In This Place Again
Published on May 18, 2011
This is how I’m feeling right now, well, it’s how I’ve been feeling for awhile. I’m restless, a bit confused, antsy–and deep down I know that I need to stop and listen to hear what my inner truth is telling me.
A year ago exactly I was finishing up the school year. I was packing away my personal items and moving them to another school. The “plan” was that I would be going down to part-time. That I would be working still as a part time Art teacher and doing Dirty Footprints Studio for the other “part time”.
I knew as I wheeled my boxes of lesson plans and keepsakes from my car to my new classroom that this would be the last this school would see of me. I knew it deep within my soul even though I was afraid at the time to announce it out loud.
So summer went by and when it was almost time to start school up again, my inner wisdom refused to let me not hear what it kept trying to say. My stomach got sick–I couldn’t eat–sleep was impossible–and then finally I just felt absolutely physically horrible. I knew I couldn’t go back. I just knew that’s not what the Universe was asking of me. My inner wisdom was so fed up with me ignoring her–that it went whoop-ass on my body.

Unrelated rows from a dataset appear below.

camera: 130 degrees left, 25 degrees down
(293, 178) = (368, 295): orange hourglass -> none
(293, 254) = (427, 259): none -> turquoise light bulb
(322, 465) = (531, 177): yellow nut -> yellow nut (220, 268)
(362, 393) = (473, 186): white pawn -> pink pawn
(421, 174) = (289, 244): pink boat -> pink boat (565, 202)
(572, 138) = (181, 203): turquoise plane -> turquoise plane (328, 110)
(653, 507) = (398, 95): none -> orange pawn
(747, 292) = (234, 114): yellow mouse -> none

I’ll always remember June 6, 2010 (Frida Kahlo’s birthday by the way)–as I drove to my new school and told them I quit. When I left the building I could literally feel the breeze rush against my cheek and the weight of years of frustration just melt right off of me. But I still didn’t have a clue–a real plan of what comes next. I’ve played this whole year out by following my intuition–by letting myself co-create with the universe–by simply being an Artist.

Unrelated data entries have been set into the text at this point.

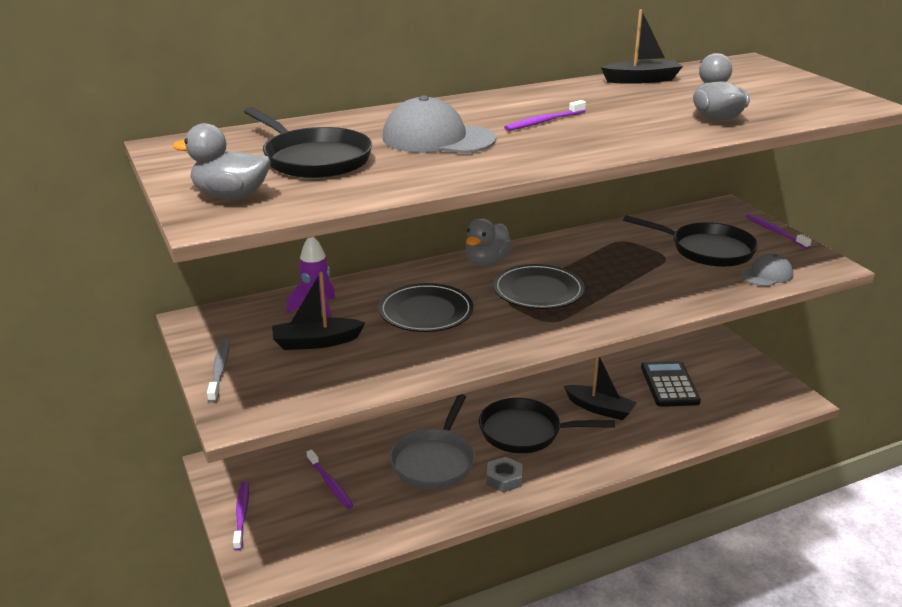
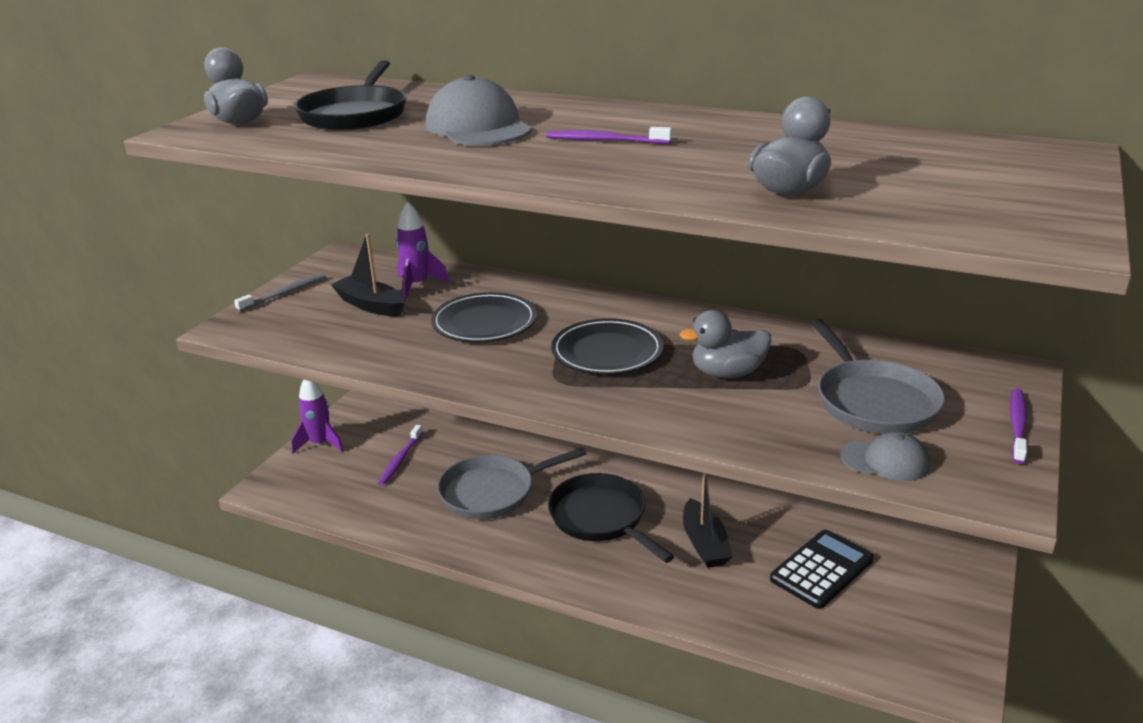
camera: 50 degrees right, 0 degrees up
(241, 515) = (320, 444): purple toothbrush -> purple rocket
(487, 262) = (620, 308): grey duck -> grey duck (727, 373)
(504, 478) = (516, 542): grey nut -> none
(642, 80) = (841, 133): black boat -> none
(707, 250) = (873, 401): black pan -> grey pan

But now how the hell did I get here again? Why the knots in my stomach and the truth that keeps sitting at the top of my throat? Why do I feel like there is something else I need to be doing–something that’s more in alignment with who I really am?

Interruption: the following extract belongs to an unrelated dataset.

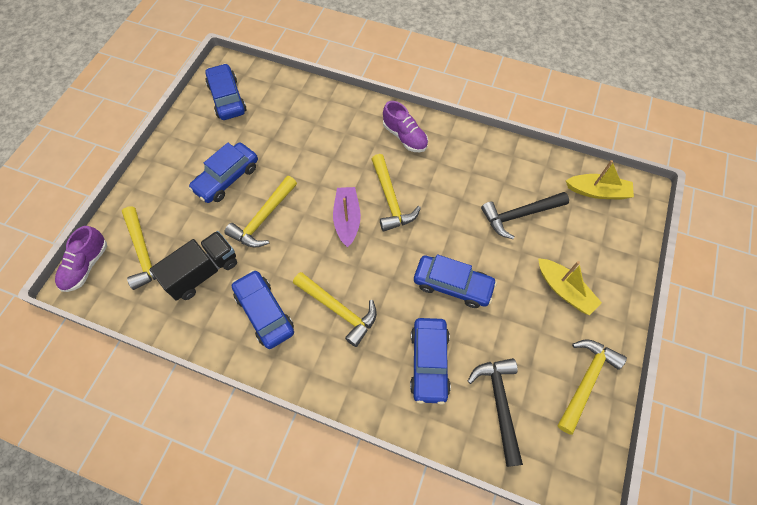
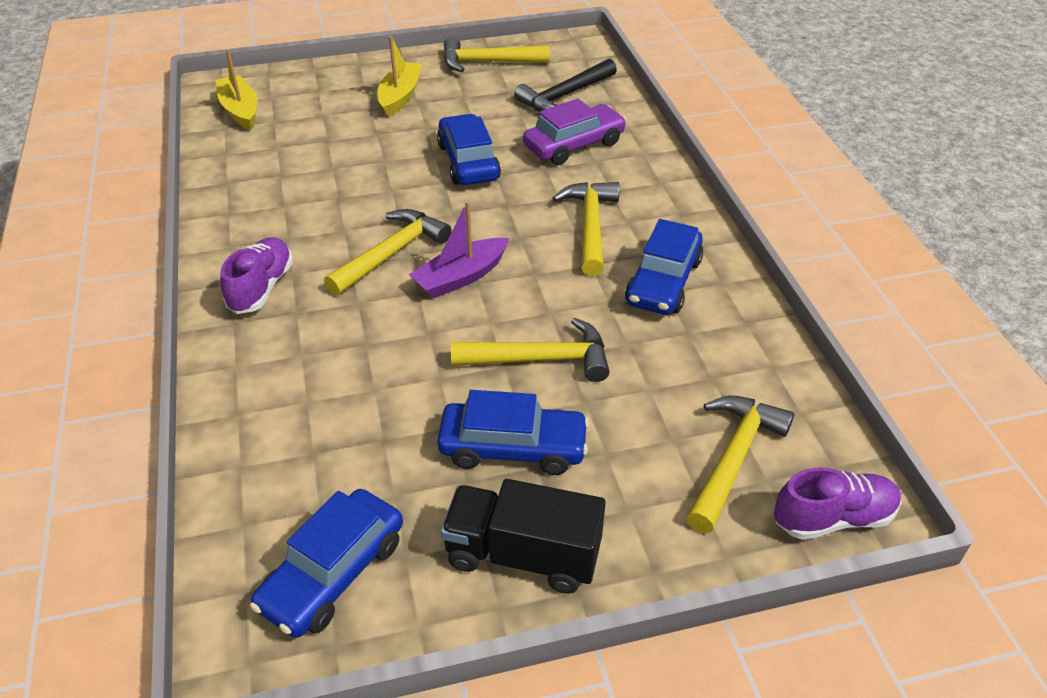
camera: 125 degrees left, 20 degrees down
(203, 272) = (683, 371): black truck -> black truck (523, 555)
(429, 362) = (574, 145): blue car -> purple car
(519, 215) = (324, 149): black hammer -> none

Part of me is mourning that things didn’t work out the way I had hoped. That I would find a new path that I would travel down endlessly. But a bigger part of me is excited, interested, and curious to know what lies ahead.
I won’t repeat the same mistake twice. I won’t let myself get to the point where my inner wisdom has to throw a tantrum to get my attention. I know that something bigger here is at play…and that this fear I feel is leading me in the right direction.
But why oh why can’t it just be easy? Why couldn’t I be a soul that settles for something instead of one that keeps searching and searching?